24 juillet 2009
Il a réussi à excéder l’objectif prévu pour 2010 en formant plus de 75.000 soldats.

On trouvera ci-après le texte de la note d’information relative à l’Initiative en faveur des opérations de maintien de la paix dans le monde que les services du porte-parole du département d’État ont diffusée le 23 juillet 2009.
(Début du texte)
Le département d’État a excédé l’objectif adopté lors de la réunion au sommet du G8 à Sea Island et consistant à former 75.000 soldats et à les équiper pour qu’ils puissent participer aux opérations de maintien de la paix dans le monde entier d’ici à 2010. Jusqu’ici, l’Initiative en faveur des opérations de maintien de la paix dans le monde (Global Peace Operations Initiative ou GPOI) du département d’État a permis de former et d’équiper plus de 81.000 soldats et a facilité l’affectation de près de 50.000 d’entre eux à 20 opérations de maintien de la paix de l’ONU et d’organismes régionaux destinés à maintenir la paix et à protéger les populations en danger en République démocratique du Congo, à Haïti, au Liban, en Somalie et au Soudan. En outre, la GPOI apporte un soutien au Centre d’excellence des unités de police administré par l’Italie qui est chargé de former des formateurs de policiers. Plus de 2.000 formateurs de 29 pays sont sortis de ce centre.

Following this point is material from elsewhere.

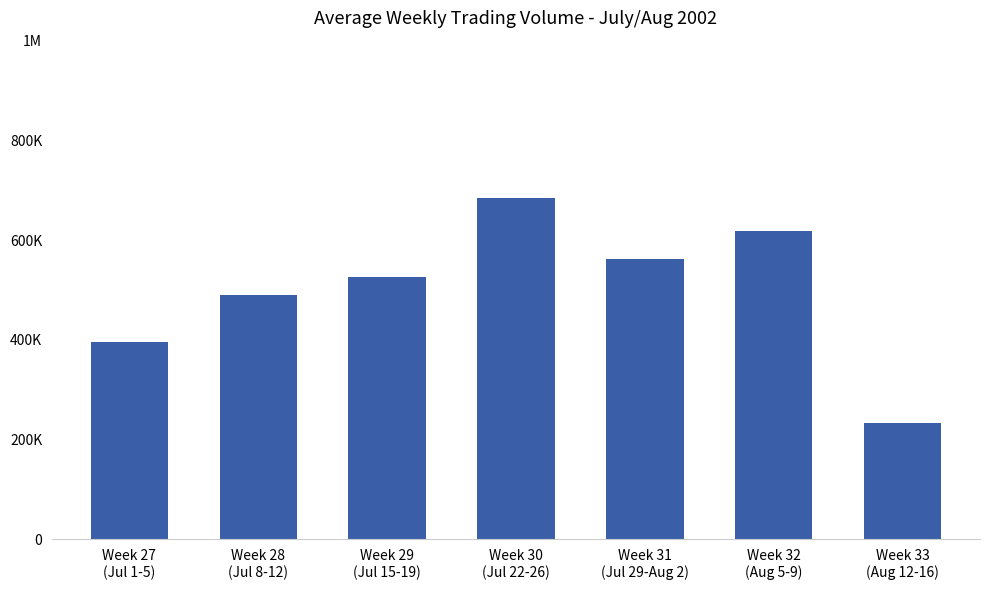

What position from the left is Week 31
(Jul 29-Aug 2)?

5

Cet engagement en faveur du renforcement des capacités de maintien de la paix dans le monde a été pris en vue de la réalisation du plan d’action du G8 destiné à accroître les capacités mondiales pour les opérations de maintien de la paix qui a été adopté lors de la réunion au sommet du G8 à Sea Island. Le gros de cette formation a lieu en Afrique dans le cadre du programme ACOTA (Africa Contingency Operations Training and Assistance) qui relève de la GPOI. Les États membres du G8 ont aussi pris des mesures importantes pour s’acquitter des engagements qu’ils ont pris dans le cadre du plan d’action du G8, afin de renforcer les moyens nécessaires à l’exécution d’opérations de maintien de la paix dans le monde. Ces mesures sont souvent appliquées en coopération avec les États-Unis ou sont complémentaires de celles des États-Unis.

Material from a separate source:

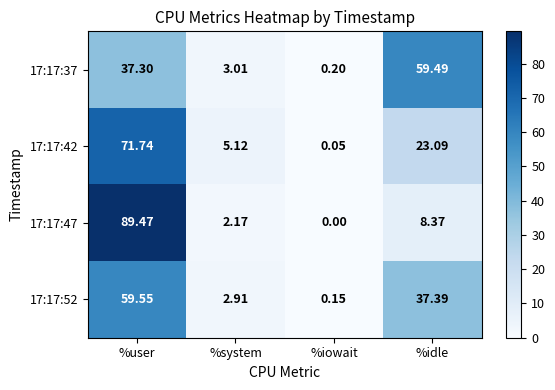

Where is 17:17:37 nearest to the value 29?

%user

La GPOI représente la contribution du gouvernement des États-Unis au plan d’action adopté par le G8 en 2004 en vue d’accroître les capacités mondiales nécessaires pour satisfaire les besoins et la complexité croissants des opérations de maintien de la paix. Elle a fourni une formation et des équipements, à l’exclusion d’armes, à des soldats de 56 pays partenaires d’Afrique, d’Asie, d’Europe, d’Amérique centrale et d’Amérique du Sud, ainsi qu’une formation professionnelle, une assistance technique et du matériel à deux centres régionaux et à 23 centres de formation qu’elle a remis en état.
Les activités de la GPOI en vue du renforcement des capacités ont lieu dans le cadre de partenariats entre le département d’État et le ministère américain de la défense. Les centres de commandement des États-Unis (Africa Command, Central Command, European Command, Pacific Command et Southern Command) jouent un rôle essentiel à cet égard. Les États-Unis coordonnent étroitement leur action avec des organisations internationales et régionales, en particulier l’ONU, en vue de maximiser ce qui est complémentaire et de réduire ce qui fait double emploi dans le cadre du renforcement des capacités nécessaires pour les opérations de maintien de la paix dans le monde.
À partir d’octobre 2009, la GPOI s’attaquera à la seconde phase (années budgétaires 2010 à 2014) durant laquelle elle fera fond sur sa réussite mais s’éloignera de la formation directe tout en mettant l’accent sur l’accroissement de la capacité des pays partenaires à offrir une formation pour des opérations durables et locales de maintien de la paix. Ce faisant, elle aidera les pays partenaires à se doter de toutes les capacités de formation nécessaires pour les opérations de maintien de la paix et, par voie de conséquence, à devenir des partenaires encore plus forts pour ce qui est de la réalisation du but commun consistant à encourager la paix et la stabilité après les conflits.